* **Task description**: Tally the lines below that contain the word "Reading" and give only that number.

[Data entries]
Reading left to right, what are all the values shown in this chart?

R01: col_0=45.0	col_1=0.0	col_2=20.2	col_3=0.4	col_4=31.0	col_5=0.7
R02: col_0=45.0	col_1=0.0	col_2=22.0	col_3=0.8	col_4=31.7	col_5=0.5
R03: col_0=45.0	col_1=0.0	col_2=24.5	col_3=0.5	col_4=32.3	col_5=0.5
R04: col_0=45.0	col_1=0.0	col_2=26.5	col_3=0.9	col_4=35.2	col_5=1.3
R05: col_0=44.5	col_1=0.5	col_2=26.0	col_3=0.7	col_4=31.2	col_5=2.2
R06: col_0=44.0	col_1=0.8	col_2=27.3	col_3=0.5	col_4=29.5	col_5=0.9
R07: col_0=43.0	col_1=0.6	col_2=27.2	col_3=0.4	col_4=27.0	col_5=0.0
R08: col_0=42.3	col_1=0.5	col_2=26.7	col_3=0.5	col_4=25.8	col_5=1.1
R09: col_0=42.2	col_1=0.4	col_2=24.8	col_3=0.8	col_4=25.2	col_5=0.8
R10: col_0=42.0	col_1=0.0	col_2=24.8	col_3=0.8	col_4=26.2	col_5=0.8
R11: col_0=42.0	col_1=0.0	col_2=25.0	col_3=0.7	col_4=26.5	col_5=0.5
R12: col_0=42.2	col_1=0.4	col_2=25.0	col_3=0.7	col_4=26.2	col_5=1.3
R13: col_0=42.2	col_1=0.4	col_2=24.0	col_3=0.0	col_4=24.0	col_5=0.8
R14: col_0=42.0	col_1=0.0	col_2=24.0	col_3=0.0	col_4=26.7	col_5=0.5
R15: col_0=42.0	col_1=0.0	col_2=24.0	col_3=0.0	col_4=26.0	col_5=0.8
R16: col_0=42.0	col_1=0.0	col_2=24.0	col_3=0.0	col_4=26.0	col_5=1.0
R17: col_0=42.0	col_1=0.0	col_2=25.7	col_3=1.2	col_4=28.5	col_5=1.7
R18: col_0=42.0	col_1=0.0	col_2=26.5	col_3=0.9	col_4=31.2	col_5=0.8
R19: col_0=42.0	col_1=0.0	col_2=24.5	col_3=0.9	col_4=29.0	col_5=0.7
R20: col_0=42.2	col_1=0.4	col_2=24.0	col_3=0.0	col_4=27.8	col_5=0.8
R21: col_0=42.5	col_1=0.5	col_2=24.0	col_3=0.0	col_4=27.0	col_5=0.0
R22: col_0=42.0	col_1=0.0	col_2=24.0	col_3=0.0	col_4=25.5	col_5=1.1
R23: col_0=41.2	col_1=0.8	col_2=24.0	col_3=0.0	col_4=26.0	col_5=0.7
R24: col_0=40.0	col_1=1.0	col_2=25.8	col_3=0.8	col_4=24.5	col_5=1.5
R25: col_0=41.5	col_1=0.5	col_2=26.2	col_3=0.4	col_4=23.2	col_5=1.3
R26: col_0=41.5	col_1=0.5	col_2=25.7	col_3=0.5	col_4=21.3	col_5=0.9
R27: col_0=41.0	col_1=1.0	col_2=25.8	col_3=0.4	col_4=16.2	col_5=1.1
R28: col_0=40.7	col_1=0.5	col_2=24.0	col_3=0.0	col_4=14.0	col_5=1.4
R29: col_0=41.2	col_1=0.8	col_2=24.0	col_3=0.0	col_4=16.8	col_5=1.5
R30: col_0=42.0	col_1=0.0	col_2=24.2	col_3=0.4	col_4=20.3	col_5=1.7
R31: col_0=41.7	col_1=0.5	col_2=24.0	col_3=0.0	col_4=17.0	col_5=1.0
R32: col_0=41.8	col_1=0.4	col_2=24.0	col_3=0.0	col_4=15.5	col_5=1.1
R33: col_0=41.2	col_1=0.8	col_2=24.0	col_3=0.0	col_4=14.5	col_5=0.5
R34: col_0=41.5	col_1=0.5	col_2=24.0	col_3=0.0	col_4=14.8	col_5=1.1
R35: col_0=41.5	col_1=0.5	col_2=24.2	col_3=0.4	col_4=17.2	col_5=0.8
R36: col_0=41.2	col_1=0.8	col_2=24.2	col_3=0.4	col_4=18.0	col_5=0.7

* **Exercise response**: 1